■ **REQUIREMENT**: Reproduce verbatim the text of the records between the line containing "Pop Up Class" and the line containing "Duncan Simpson on", inclusive. Leave the pictures out of your reproduction.
** Opening DATA FOR THE TASK block **
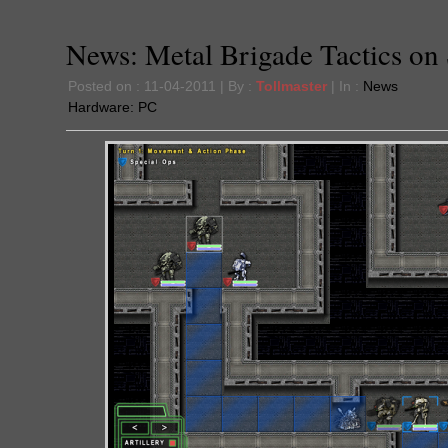
News: Metal Brigade Tactics on 
Posted on : 11-04-2011 | By :
Tollmaster
| In :
News
Hardware:
PC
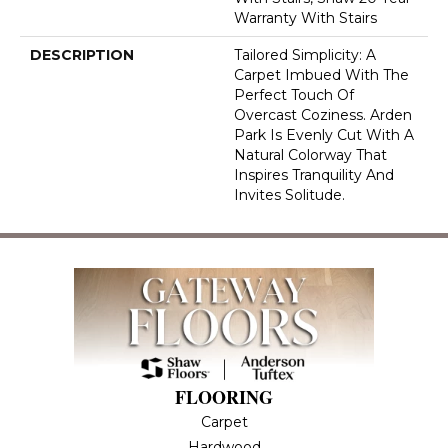
Warranty With Stairs
DESCRIPTION
Tailored Simplicity: A
Carpet Imbued With The
Perfect Touch Of
Overcast Coziness. Arden
Park Is Evenly Cut With A
Natural Colorway That
Inspires Tranquility And
Invites Solitude.
FLOORING
Carpet
Hardwood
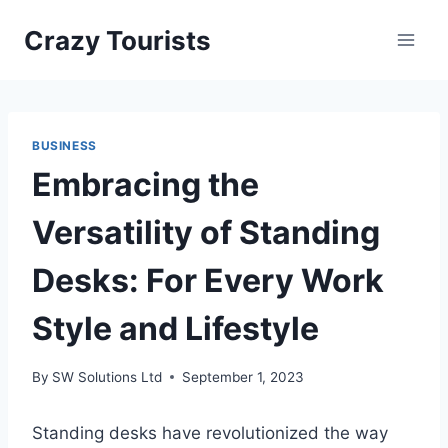
Skip
Crazy Tourists
to
content
BUSINESS
Embracing the
Versatility of Standing
Desks: For Every Work
Style and Lifestyle
By
SW Solutions Ltd
September 1, 2023
Standing desks have revolutionized the way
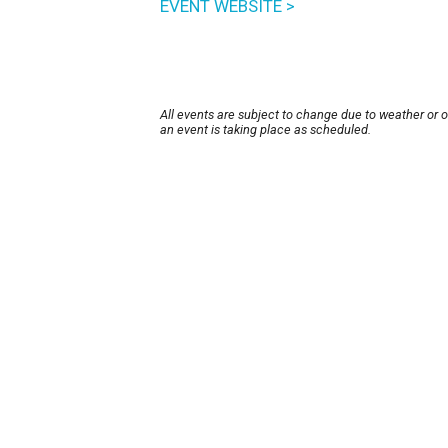
EVENT WEBSITE >
All events are subject to change due to weather or 
an event is taking place as scheduled.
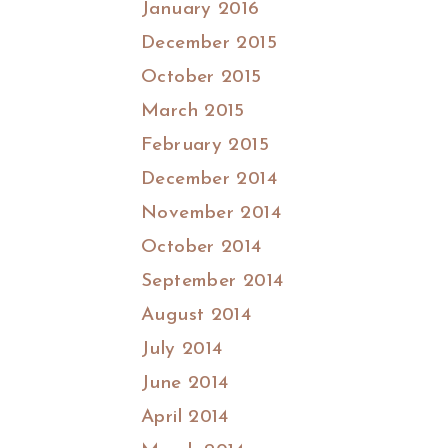
January 2016
December 2015
October 2015
March 2015
February 2015
December 2014
November 2014
October 2014
September 2014
August 2014
July 2014
June 2014
April 2014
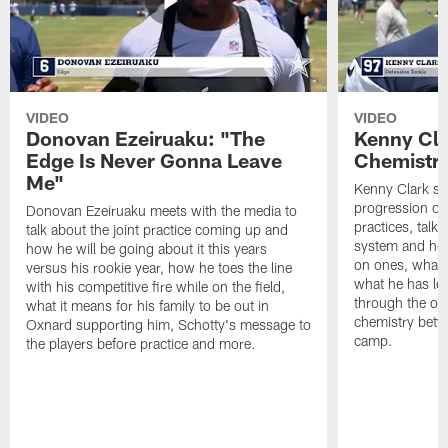
VIDEO
VIDEO
Donovan Ezeiruaku: "The
Kenny Cla
Edge Is Never Gonna Leave
Chemistr
Me"
Kenny Clark sp
progression of 
Donovan Ezeiruaku meets with the media to
practices, talk
talk about the joint practice coming up and
system and how 
how he will be going about it this years
on ones, what i
versus his rookie year, how he toes the line
what he has le
with his competitive fire while on the field,
through the of
what it means for his family to be out in
chemistry betw
Oxnard supporting him, Schotty's message to
camp.
the players before practice and more.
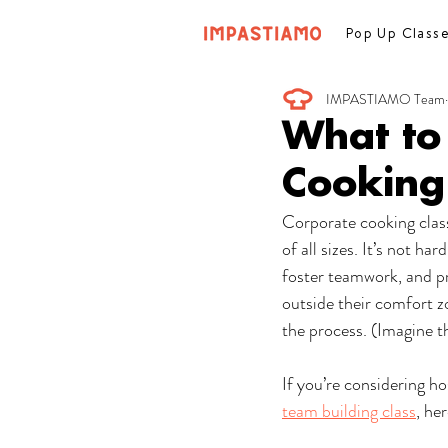
Pop Up Class
IMPASTIAMO Team
What to
Cooking
Corporate cooking class
of all sizes. It’s not h
foster teamwork, and pr
outside their comfort zo
the process. (Imagine t
If you’re considering h
team building class
, he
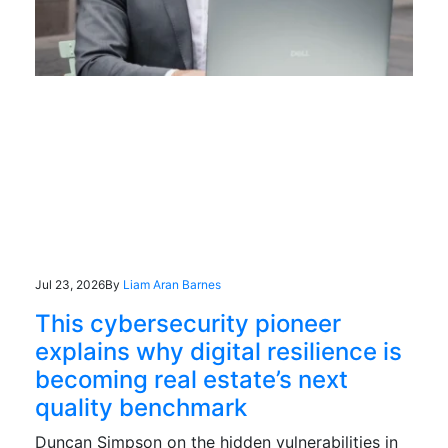
Jul 23, 2026
By
Liam Aran Barnes
This cybersecurity pioneer
explains why digital resilience is
becoming real estate’s next
quality benchmark
Duncan Simpson on the hidden vulnerabilities in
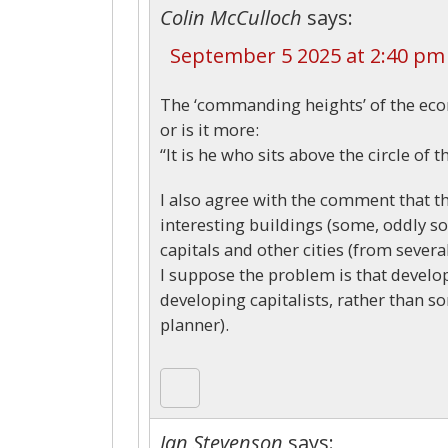
Colin McCulloch
says:
September 5 2025 at 2:40 pm
The ‘commanding heights’ of the ec
or is it more:
“It is he who sits above the circle of 
I also agree with the comment that t
interesting buildings (some, oddly s
capitals and other cities (from severa
I suppose the problem is that develop
developing capitalists, rather than 
planner).
Ian Stevenson
says:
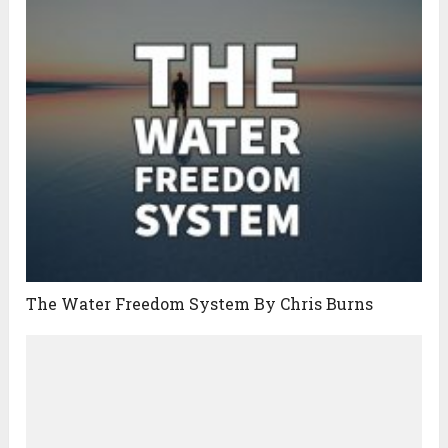
The Water Freedom System By Chris Burns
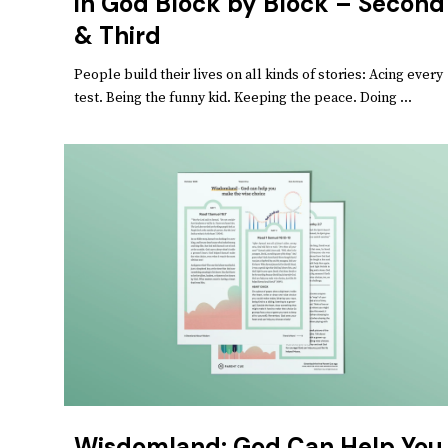
in God Block by Block – Second
& Third
People build their lives on all kinds of stories: Acing every
test. Being the funny kid. Keeping the peace. Doing ...
Wisdomland: God Can Help You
** Closing DATA FOR THE TASK block **
■ **EXERCISE SOLUTION**:
Pop Up Class
IMPASTIAMO Team
What to
Cooking
Corporate cooking class
of all sizes. It’s not h
foster teamwork, and pr
outside their comfort zo
the process. (Imagine t
If you’re considering h
team building class
, he
Jul 23, 2026
By
Liam Aran Barnes
This cybersecurity pioneer
explains why digital resilience is
becoming real estate’s next
quality benchmark
Duncan Simpson on the hidden vulnerabilities in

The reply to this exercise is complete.